_Stored items_
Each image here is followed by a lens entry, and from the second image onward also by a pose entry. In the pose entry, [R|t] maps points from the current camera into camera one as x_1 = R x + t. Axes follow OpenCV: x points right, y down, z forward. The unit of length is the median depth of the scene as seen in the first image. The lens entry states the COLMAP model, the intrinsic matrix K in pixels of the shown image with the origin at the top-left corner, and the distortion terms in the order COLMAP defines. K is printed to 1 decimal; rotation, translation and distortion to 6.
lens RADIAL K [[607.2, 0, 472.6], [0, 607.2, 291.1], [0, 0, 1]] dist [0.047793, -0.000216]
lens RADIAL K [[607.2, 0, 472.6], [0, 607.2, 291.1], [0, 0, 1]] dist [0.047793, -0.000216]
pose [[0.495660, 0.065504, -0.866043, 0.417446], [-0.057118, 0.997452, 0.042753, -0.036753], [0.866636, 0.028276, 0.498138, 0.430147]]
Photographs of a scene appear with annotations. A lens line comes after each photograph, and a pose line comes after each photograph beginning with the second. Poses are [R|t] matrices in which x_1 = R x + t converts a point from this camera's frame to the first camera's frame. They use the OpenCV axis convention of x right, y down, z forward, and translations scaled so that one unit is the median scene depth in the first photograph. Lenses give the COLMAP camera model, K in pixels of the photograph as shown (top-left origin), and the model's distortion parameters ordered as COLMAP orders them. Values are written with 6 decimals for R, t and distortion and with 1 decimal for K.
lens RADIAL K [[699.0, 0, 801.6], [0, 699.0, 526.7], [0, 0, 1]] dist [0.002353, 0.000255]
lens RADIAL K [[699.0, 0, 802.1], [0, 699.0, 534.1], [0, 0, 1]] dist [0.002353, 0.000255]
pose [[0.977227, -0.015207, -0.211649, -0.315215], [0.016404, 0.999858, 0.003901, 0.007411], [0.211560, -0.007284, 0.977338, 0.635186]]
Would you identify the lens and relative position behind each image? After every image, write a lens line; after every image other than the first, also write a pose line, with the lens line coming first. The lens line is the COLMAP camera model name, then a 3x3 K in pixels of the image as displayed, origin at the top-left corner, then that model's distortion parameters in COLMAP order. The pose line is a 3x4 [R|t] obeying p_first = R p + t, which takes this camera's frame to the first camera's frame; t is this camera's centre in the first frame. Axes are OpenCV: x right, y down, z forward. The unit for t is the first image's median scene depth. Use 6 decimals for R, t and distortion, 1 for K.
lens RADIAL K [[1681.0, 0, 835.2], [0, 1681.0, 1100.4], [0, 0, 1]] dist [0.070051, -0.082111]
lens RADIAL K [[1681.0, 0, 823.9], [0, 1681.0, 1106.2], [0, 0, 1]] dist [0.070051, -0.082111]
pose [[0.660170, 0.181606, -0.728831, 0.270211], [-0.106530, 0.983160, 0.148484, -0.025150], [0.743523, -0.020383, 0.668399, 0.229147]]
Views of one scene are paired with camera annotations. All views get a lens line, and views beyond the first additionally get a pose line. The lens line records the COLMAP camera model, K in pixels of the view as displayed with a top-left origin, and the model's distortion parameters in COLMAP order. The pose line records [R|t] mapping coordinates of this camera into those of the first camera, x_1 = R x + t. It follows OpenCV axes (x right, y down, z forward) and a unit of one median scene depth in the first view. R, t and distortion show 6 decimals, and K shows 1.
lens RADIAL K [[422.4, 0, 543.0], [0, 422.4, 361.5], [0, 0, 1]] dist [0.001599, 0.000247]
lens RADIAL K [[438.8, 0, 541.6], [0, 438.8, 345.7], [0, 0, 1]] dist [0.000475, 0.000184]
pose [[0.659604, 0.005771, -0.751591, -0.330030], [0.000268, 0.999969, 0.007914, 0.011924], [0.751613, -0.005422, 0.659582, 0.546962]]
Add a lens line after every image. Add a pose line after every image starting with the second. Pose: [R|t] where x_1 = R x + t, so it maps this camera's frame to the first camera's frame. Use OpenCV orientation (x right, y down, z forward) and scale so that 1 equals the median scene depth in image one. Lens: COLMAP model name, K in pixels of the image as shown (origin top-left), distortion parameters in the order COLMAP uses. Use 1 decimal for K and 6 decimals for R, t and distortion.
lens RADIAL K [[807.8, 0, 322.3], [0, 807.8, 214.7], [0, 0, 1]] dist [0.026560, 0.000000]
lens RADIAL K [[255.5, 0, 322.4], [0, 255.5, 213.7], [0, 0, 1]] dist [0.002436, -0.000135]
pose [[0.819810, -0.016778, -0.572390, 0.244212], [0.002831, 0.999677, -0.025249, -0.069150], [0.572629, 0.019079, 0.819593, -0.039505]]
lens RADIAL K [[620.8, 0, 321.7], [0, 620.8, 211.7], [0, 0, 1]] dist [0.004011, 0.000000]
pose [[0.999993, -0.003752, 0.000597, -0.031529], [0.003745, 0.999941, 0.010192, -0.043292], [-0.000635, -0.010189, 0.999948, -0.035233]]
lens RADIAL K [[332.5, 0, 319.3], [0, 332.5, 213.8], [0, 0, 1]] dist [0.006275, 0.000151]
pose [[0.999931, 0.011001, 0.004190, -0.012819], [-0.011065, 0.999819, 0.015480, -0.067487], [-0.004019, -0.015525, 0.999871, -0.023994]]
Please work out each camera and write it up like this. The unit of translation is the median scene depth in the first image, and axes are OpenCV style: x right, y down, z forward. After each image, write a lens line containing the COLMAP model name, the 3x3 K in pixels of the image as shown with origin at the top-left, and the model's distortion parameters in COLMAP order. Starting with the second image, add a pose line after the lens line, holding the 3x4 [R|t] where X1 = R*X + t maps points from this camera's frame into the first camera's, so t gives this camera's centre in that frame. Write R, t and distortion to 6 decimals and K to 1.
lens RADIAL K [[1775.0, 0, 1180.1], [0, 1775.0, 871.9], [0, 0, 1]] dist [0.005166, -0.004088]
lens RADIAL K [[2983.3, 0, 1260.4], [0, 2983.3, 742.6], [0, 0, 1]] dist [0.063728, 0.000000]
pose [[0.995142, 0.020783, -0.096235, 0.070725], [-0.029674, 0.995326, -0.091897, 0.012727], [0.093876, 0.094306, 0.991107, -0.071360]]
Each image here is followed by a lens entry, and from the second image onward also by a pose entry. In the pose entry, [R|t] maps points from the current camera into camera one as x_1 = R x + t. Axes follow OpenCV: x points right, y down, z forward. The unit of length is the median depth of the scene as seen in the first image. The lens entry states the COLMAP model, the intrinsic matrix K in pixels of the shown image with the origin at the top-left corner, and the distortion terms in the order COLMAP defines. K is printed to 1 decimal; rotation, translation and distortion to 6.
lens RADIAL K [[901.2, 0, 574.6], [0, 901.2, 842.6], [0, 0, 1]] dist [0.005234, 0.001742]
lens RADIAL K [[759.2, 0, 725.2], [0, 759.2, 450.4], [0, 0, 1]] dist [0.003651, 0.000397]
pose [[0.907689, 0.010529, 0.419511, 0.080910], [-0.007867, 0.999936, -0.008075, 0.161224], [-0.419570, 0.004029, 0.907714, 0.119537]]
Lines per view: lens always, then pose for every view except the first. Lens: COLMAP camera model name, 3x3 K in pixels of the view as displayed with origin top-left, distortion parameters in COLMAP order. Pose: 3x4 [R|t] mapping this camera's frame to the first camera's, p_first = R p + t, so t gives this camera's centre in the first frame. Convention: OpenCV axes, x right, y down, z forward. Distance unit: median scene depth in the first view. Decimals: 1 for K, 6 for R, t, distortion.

_Try it_
Locate each line above that contains the word "shows" and copy it. Case matters.

_Answer for this exercise_
Views of one scene are paired with camera annotations. All views get a lens line, and views beyond the first additionally get a pose line. The lens line records the COLMAP camera model, K in pixels of the view as displayed with a top-left origin, and the model's distortion parameters in COLMAP order. The pose line records [R|t] mapping coordinates of this camera into those of the first camera, x_1 = R x + t. It follows OpenCV axes (x right, y down, z forward) and a unit of one median scene depth in the first view. R, t and distortion show 6 decimals, and K shows 1.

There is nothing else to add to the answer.